Your task: Each entry below should be written out exactly as it is, with no pictures.

Data for analysis:
=== Section Start ===

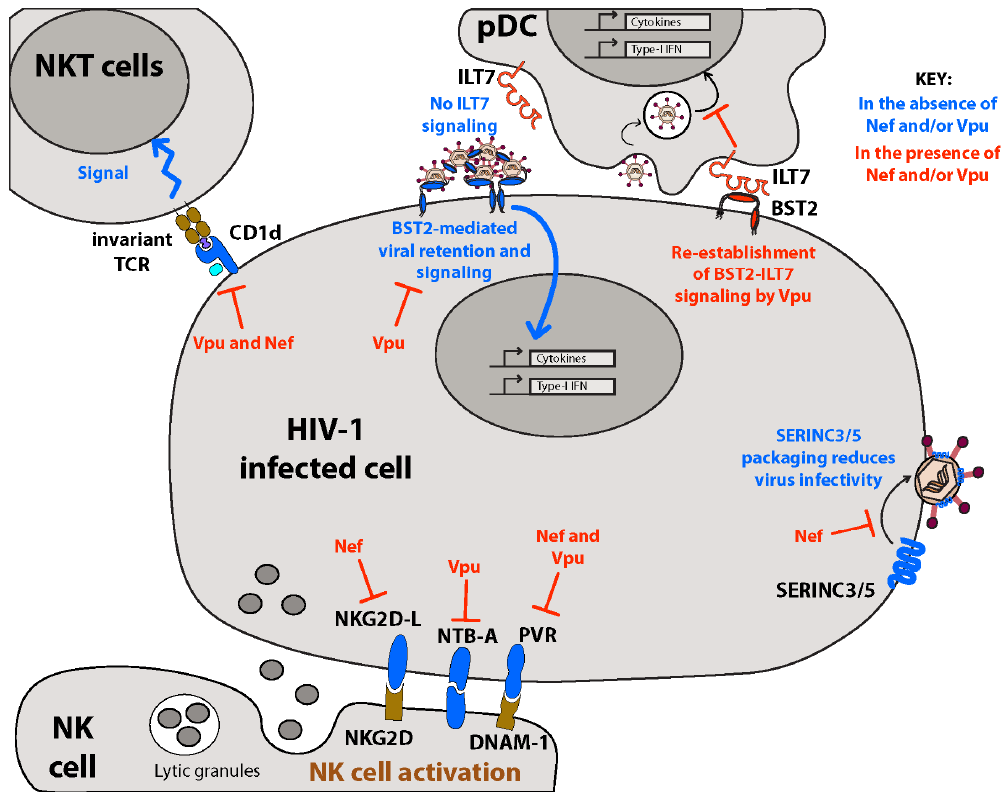
Figure 4. Remodeling of the plasma membrane by HIV ‐ 1 Nef and Vpu modulates intrinsic and innate immunity. HIV ‐ 1 Nef and Vpu proteins work in concert to alter the surface expression of host restriction factors (BST2 and SERINC3/5) and receptors/ligands important for innate immune responses. These processes promote viral immune evasion, allowing for dissemination and establishment of systemic spread during the acute phase of infection. Vpu ‐ mediated selective regulation of the BST2 long and short isoforms at the cell surface prevents virion tethering at the PM, allowing efficient particle release while reducing NF κ B activation in infected cells. Furthermore, differential targeting of the long and short isoforms of BST2 by Vpu allows the maintenance of a pool of surface BST2 that is free to engage and activate the plasmacytoid dendritic cells (pDC) ‐ specific ligand of immunoglobulin ‐ like transcript 7 (ILT7) inhibitory receptor, resulting in decreased type I interferon (IFN ‐ I) production. Nef ‐ mediated downregulation of serine incorporator (SERINC)3/5 decreases their packaging into virions and as such increases particle infectivity. Decreased surface expression of immunoreceptors such as natural ‐ killer group 2, member D ligands (NKG2D ‐ L), NK ‐ T ‐ B ‐ Antigen (NTB ‐ A), and polio virus receptor (PVR) by Nef and Vpu prevents clearance of infected cells by NK cells. Reduction of CD1d on infected DCs by Nef and Vpu prevents NKT cell activation and endorsement of immune responses.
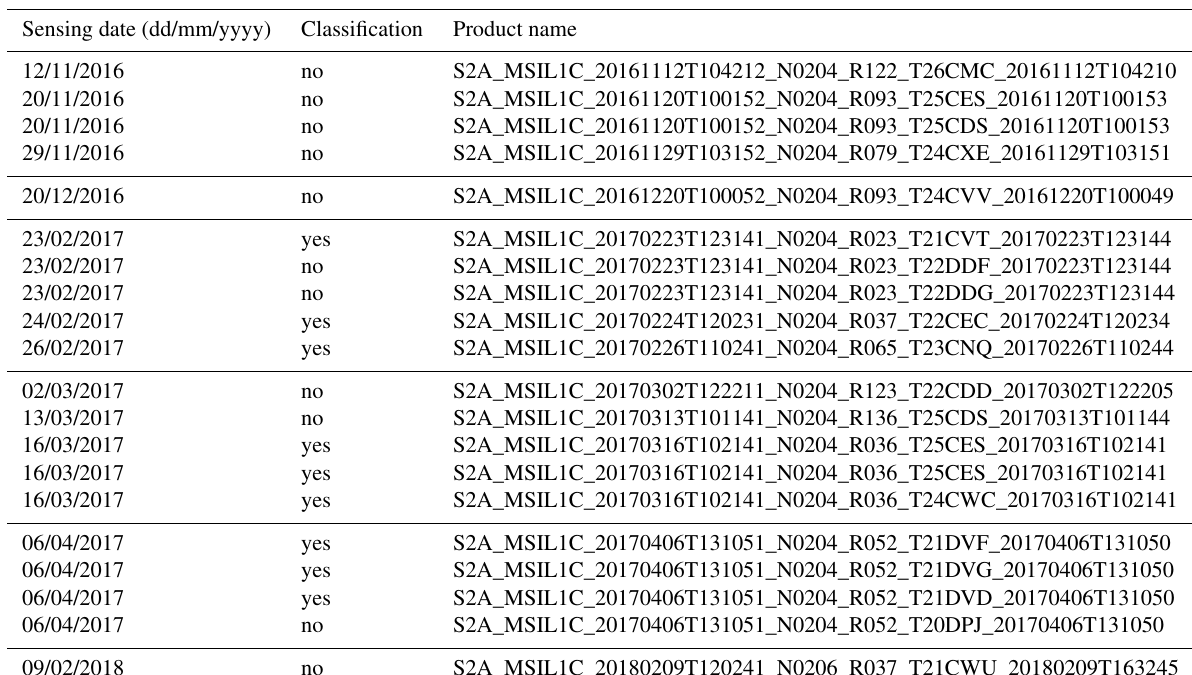
Figure 1. Display of the selection steps for the 20 Sentinel-2 Level-1C products. The location of the 20 different Sentinel-2 Level-1C products for this study is the Weddell Sea. Of the 20 products, 9 were used for the sea-ice surface-type classification (red border), while for the lead-width detection all 20 were used (red and blue border). For the border of the product the “real image outlines” are displayed, which are not always rectangular since the satellite swath does not always overlap completely with the processing grid applied by ESA. Displayed in gray is the Antarctic continent border including the shelf ice border measured with different satellite radar from 2007–2009 (Mouginot et al., 2017; Rignot et al., 2013). Table 1. Sentinel-2 Level-1C products used for measuring the lead width. Products which are also used for the classification are labeled with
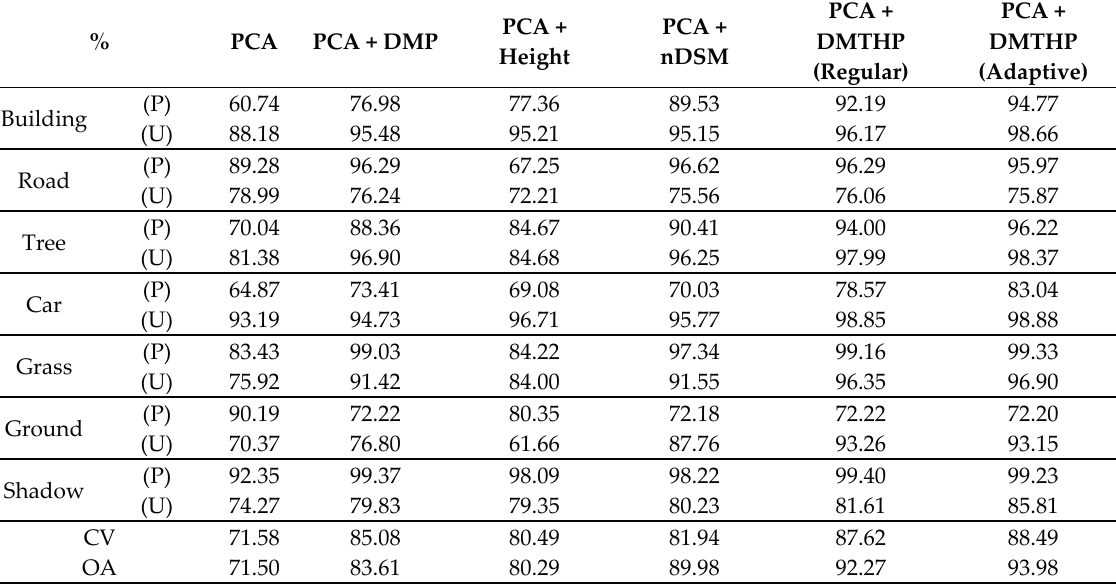
Table 4. Comparative Results of Experiment 1 (per-class producer’s (P) and user’s (U) accuracy). %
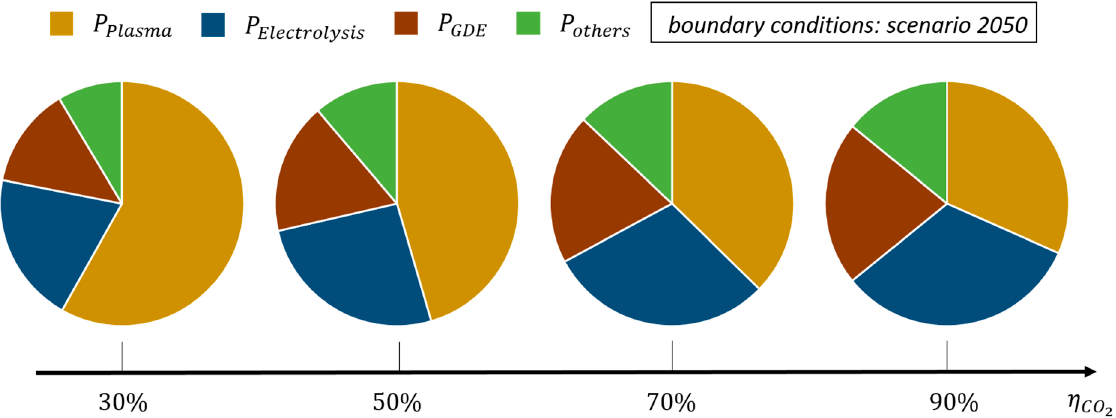
Figure 12. Development of power distribution by increasing the energy efficiency of the plasma-based CO 2 splitting (300 MW total).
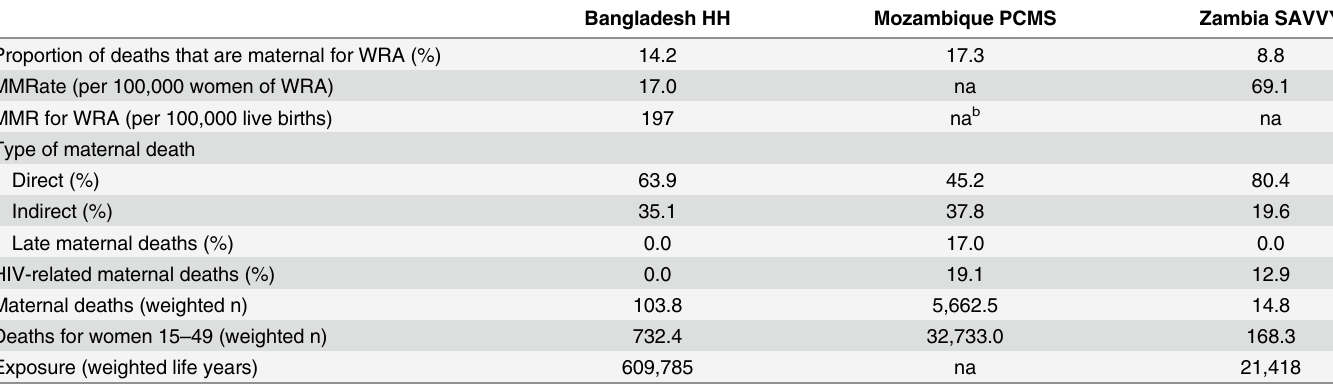
Table 3. Maternal mortality statistics by country and survey platform.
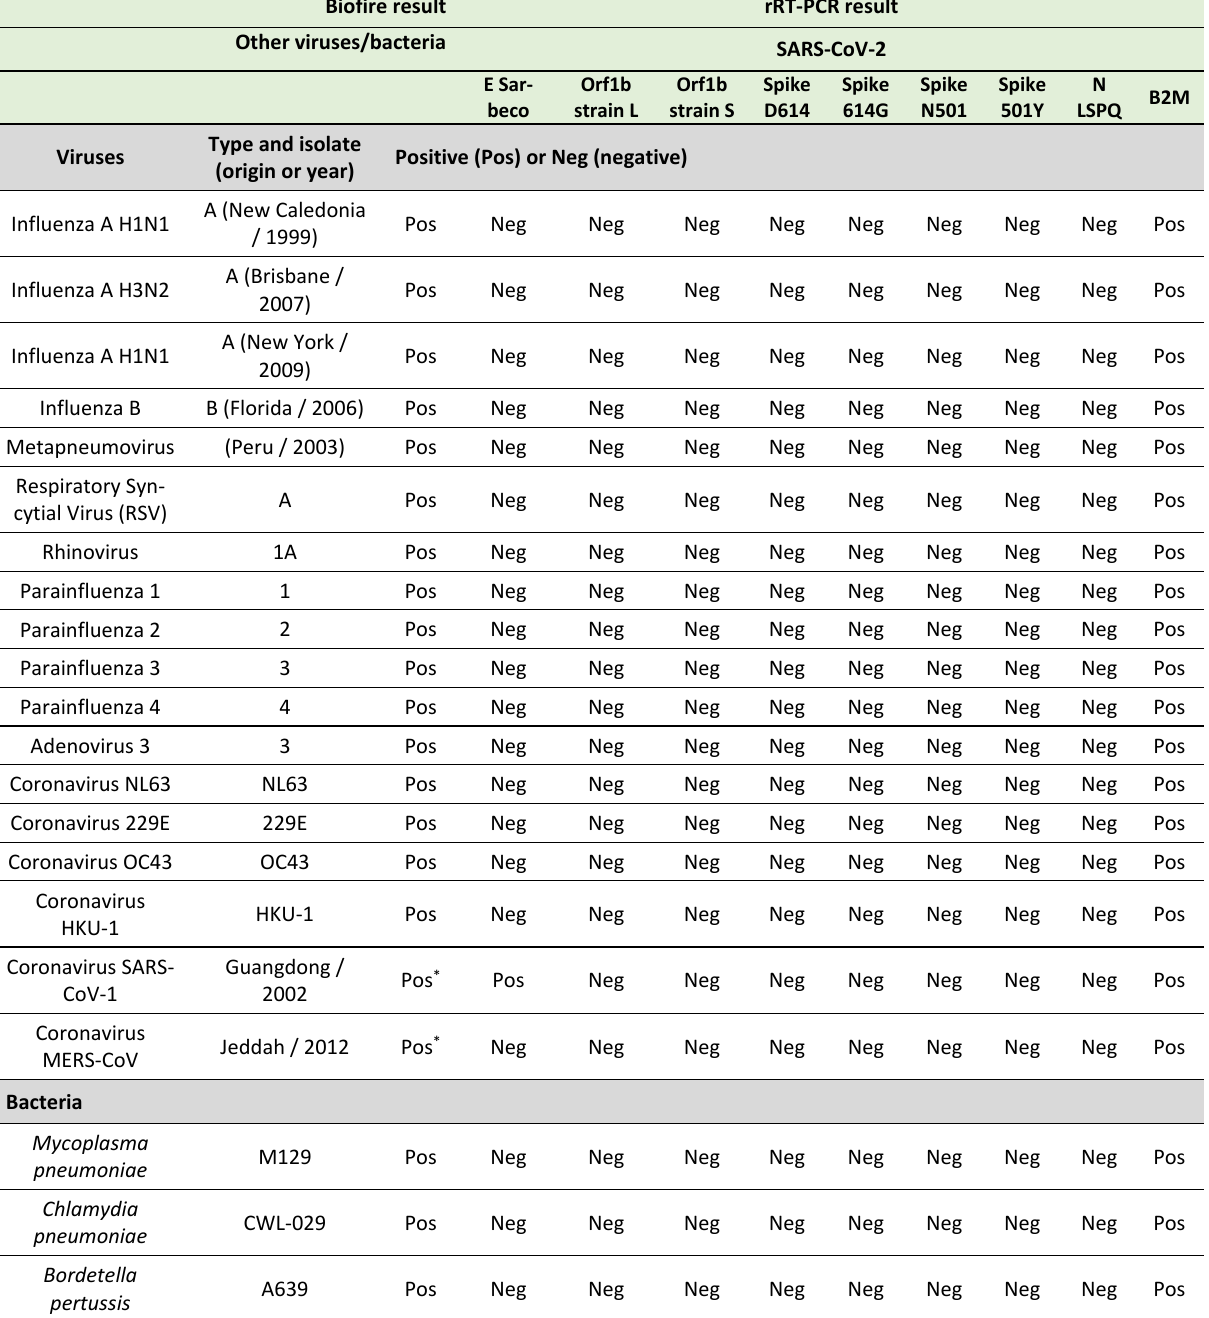
TABLE 4. Specificities of fluorogenic SARS-CoV-2 probes with a number of other viruses and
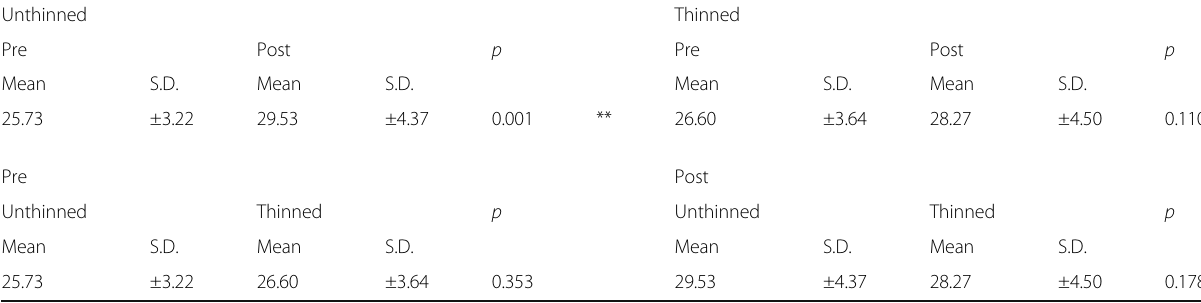
Table 12 Results of multiple comparison tests between before and after thinning (setting) and pre – post (exposure to the forest) for Restorative Outcome Scale (subjective restorativeness) Unthinned Thinned Pre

=== Section End ===

Answer for this exercise:
Figure 4. Remodeling of the plasma membrane by HIV ‐ 1 Nef and Vpu modulates intrinsic and innate immunity. HIV ‐ 1 Nef and Vpu proteins work in concert to alter the surface expression of host restriction factors (BST2 and SERINC3/5) and receptors/ligands important for innate immune responses. These processes promote viral immune evasion, allowing for dissemination and establishment of systemic spread during the acute phase of infection. Vpu ‐ mediated selective regulation of the BST2 long and short isoforms at the cell surface prevents virion tethering at the PM, allowing efficient particle release while reducing NF κ B activation in infected cells. Furthermore, differential targeting of the long and short isoforms of BST2 by Vpu allows the maintenance of a pool of surface BST2 that is free to engage and activate the plasmacytoid dendritic cells (pDC) ‐ specific ligand of immunoglobulin ‐ like transcript 7 (ILT7) inhibitory receptor, resulting in decreased type I interferon (IFN ‐ I) production. Nef ‐ mediated downregulation of serine incorporator (SERINC)3/5 decreases their packaging into virions and as such increases particle infectivity. Decreased surface expression of immunoreceptors such as natural ‐ killer group 2, member D ligands (NKG2D ‐ L), NK ‐ T ‐ B ‐ Antigen (NTB ‐ A), and polio virus receptor (PVR) by Nef and Vpu prevents clearance of infected cells by NK cells. Reduction of CD1d on infected DCs by Nef and Vpu prevents NKT cell activation and endorsement of immune responses.
Figure 1. Display of the selection steps for the 20 Sentinel-2 Level-1C products. The location of the 20 different Sentinel-2 Level-1C products for this study is the Weddell Sea. Of the 20 products, 9 were used for the sea-ice surface-type classification (red border), while for the lead-width detection all 20 were used (red and blue border). For the border of the product the “real image outlines” are displayed, which are not always rectangular since the satellite swath does not always overlap completely with the processing grid applied by ESA. Displayed in gray is the Antarctic continent border including the shelf ice border measured with different satellite radar from 2007–2009 (Mouginot et al., 2017; Rignot et al., 2013). Table 1. Sentinel-2 Level-1C products used for measuring the lead width. Products which are also used for the classification are labeled with
Table 4. Comparative Results of Experiment 1 (per-class producer’s (P) and user’s (U) accuracy). %
Figure 12. Development of power distribution by increasing the energy efficiency of the plasma-based CO 2 splitting (300 MW total).
Table 3. Maternal mortality statistics by country and survey platform.
TABLE 4. Specificities of fluorogenic SARS-CoV-2 probes with a number of other viruses and
Table 12 Results of multiple comparison tests between before and after thinning (setting) and pre – post (exposure to the forest) for Restorative Outcome Scale (subjective restorativeness) Unthinned Thinned Pre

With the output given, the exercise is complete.